The methodology and structure of Integrated Project Delivery is proving its value. For several years, IPD has demonstrated the strengths of its process. Developing partnerships amongst the project participants has proven to be extremely effective. When evaluating how IPD is working across the design, construction and building professions, and the effectiveness has been documented, and project owners are happy with the outcomes as well. Jim Bedrick, FAIA, and Vice President, of Virtual Building and Design for Webcor Builders, recently stated, “Since its inception, the IPD approach has yielded successful results on many projects. In the 2010 AIA California Council study of six completed IPD projects, there were zero change orders not related to owner-initiated scope changes – this is typical of the metrics we are finding. It’s clear that the IPD approach of supporting collaboration through alignment of business interests is benefiting all participants in these projects.” (The National AIA has many successful case studies as well.)
In addition, the parties involved in the IPD process appreciate the many benefits and protections offered them via the contract language. In other contract structures, if an architect does extra work they may not necessarily see extra money for their efforts. The IPD incentive structure for compensation allows those who work harder, the opportunity to receive compensation for it. The process also causes participants to work more closely as a team, rather than individual silos, thus, greatly increasing the communication among all the team players, as well as focusing on collaboration efforts. The end result impacts all those involved in the risks, as well as any financial reward. IPD can generate many legal questions, such as “What do you mean I can’t sue the other guy that I’m working with?” Large firms often say they want to do things this way because there are no turf boundaries, and because there is a chance to make additional profit.

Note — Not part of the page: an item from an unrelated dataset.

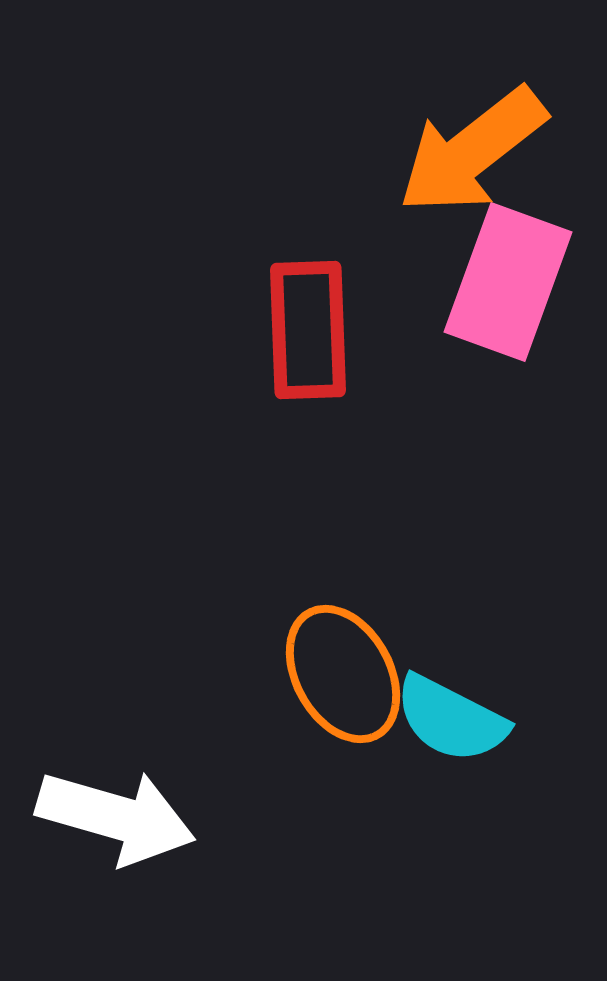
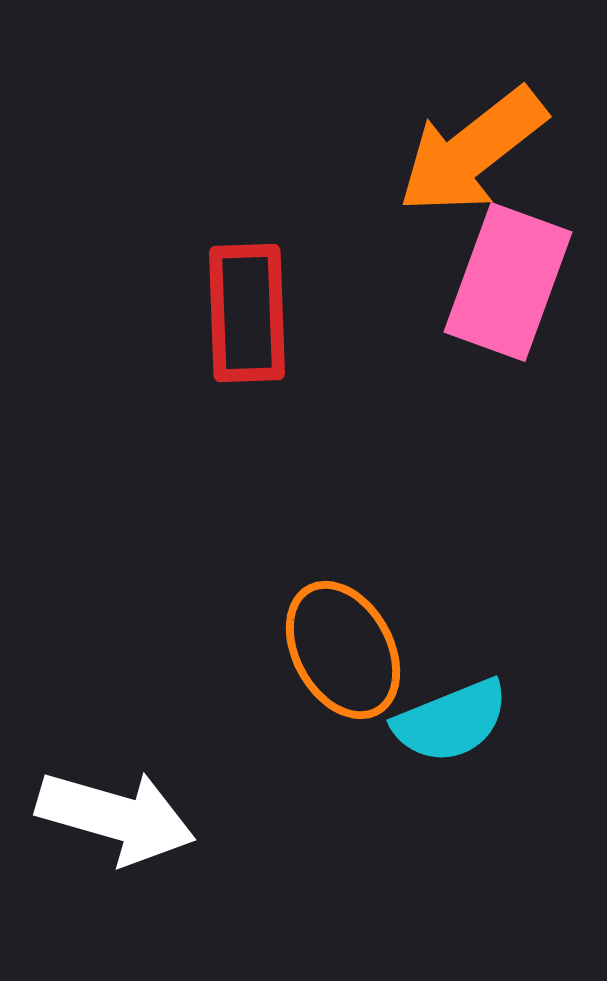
red rectangle: moved 61 px left, 17 px up
orange ellipse: moved 24 px up
cyan semicircle: moved 2 px down; rotated 49 degrees counterclockwise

Another benefit is that the IPD process can be a bit easier for small firms due to the fact that relationships tend to be less formal and there is typically more collaboration in smaller firms. As we know, it can be difficult at times to turn a battleship, therefore, making it tough for larger firms to change course.
Project obstacles created since the economic collapse have caused owners to forget why they didn’t like design bid build, but now they are finding out that problems in the design bid build process still exist. The past couple of years generated a drop in the use of IPD, but recently IPD has started to pick back up with the economy picking up a bit. In moving forward the structure of IPD will be successful, it’s just getting people on board with the idea. Getting the assembly right from the outset is crucial. There are many successful examples of the IPD process working well in the development of projects, especially in the healthcare field. One of these examples is the eight-story Encircle Health Center in Appleton, Wisconsin. A 150,000 sq. ft. outpatient facility that includes primary care, internal medicine, various physician specialist suites, imaging, labs and more. This project utilized BIM and 3D software to model the building. And a website was maintained to provide continual updated information for all project participants, as well as information exchange.